Tandis que se déroulaient ces auditions, on apprenait dans le New York Times que le procureur spécial Patrick Fitzgerald envisage la possibilité d’inculper de parjure Karl Rove et Lewis Libby en raison des contradictions dans leurs témoignages et d’obstruction de la justice.

La Maison-Blanche tente désespérément d’enterrer l’affaire de l’uranium nigérien

EIR a appris de plusieurs sources à Washington que la Maison-Blanche fait son possible pour empêcher trois organes de presse de révéler les origines des documents falsifiés du gouvernement nigérien, destinés à faire croire que Saddam Hussein cherchait à obtenir d’importantes quantités d’uranium nigérien pour produire des armes nucléaires. Après avoir pris connaissance de ces documents, apparus en Italie fin 2001, Dick Cheney a demandé aux agences de renseignement de vérifier l’information, ce qui devait mener à la mission de l’ambassadeur Wilson au Niger en février 2002.

Une agence de presse, une chaîne de télévision et un journal américains ont chacun enquêté sur l’origine des faux. L’année dernière, l’émission de CBS, « 60 minutes », annula à la dernière minute la diffusion d’une séquence spéciale sur l’affaire de l’uranium nigérien pour couvrir le « scandale » qui venait d’éclater à propos du service militaire de George W. Bush. Les deux autres médias sont sur le point de terminer leurs enquêtes, et selon nos sources, la Maison-Blanche exerce des pressions pour qu’ils éteignent l’affaire.

En Italie, le parlement vient de conclure une étude sur les origines et les conséquences des faux, et selon certaines sources, le rapport mentionne parmi les principaux suspects Michael Ledeen, Dewey Clarridge, Ahmed Chalabi et Francis Brookes.
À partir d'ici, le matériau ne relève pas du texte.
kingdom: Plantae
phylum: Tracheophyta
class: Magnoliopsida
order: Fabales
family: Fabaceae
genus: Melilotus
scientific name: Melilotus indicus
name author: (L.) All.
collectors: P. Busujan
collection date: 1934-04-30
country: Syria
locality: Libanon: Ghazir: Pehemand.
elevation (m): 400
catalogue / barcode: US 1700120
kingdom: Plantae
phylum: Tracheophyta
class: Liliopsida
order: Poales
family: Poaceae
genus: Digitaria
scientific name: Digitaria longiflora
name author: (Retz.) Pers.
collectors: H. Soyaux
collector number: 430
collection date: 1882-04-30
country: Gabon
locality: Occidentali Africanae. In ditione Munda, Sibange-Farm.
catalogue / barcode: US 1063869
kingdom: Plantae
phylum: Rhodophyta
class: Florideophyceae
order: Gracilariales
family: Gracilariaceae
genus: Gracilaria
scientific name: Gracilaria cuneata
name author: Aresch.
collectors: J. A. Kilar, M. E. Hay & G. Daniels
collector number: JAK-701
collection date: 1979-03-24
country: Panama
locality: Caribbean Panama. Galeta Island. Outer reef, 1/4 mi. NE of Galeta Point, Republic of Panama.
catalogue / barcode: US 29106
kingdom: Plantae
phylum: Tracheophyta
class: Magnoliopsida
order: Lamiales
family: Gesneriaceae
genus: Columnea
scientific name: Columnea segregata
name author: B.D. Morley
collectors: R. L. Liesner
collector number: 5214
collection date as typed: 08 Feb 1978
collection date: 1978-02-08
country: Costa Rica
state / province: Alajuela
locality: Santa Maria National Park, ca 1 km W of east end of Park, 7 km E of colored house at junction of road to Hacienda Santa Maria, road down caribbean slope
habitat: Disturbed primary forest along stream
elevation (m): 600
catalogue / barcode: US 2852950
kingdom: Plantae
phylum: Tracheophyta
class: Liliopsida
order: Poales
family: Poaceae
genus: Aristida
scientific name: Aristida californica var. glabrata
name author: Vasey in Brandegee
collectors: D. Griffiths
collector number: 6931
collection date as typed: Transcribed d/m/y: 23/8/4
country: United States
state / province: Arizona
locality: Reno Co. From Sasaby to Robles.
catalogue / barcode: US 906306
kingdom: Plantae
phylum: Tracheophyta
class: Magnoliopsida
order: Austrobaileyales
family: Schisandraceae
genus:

Rappelons que Ledeen travaille comme « consultant » auprès du service de renseignement italien SISMI depuis de longues années (depuis le début des années 80 et l’éclatement du scandale autour de la loge P2). En décembre 2001, à l’époque où les documents nigériens furent transmis au SISMI, il se rendit à Rome en compagnie d’Harold Rhode et de Lawrence Franklin du Pentagone, officiellement pour rencontrer Manucher Ghorbanifar, grand protagoniste de l’Affaire Iran-Contra. Franklin est à l’heure actuelle inculpé pour avoir transmis des informations secrètes à l’AIPAC ainsi qu’à un responsable de l’ambassade d’Israël.

Le fait que Clarridge, Chalabi et Brookes (liés à l’Iraqi National Congress (INC)), soient mentionnés est particulièrement intéressant. A la fin de l’année 2001, le tsar du contre-terrorisme de la Maison-Blanche était le général (cr) Wayne DOWNING. Il proposa de prendre Clarridge pour adjoint. Brookes venait du Rendon Group, un cabinet de « relations publiques » que le Pentagone a engagé pour promouvoir Chalabi et l’INC.

Quel est le rôle de la Maison-Blanche dans ces faux ? Le gouvernement a-t-il seulement exploité les renseignements pour parvenir à ses fins, ou bien un groupe de néo-conservateur autour de Cheney a-t-il pris part à leur fabrication ? Nul ne s’étonnera des efforts actuels de la Maison-Blanche pour empêcher cette affaire d’éclater au grand jour.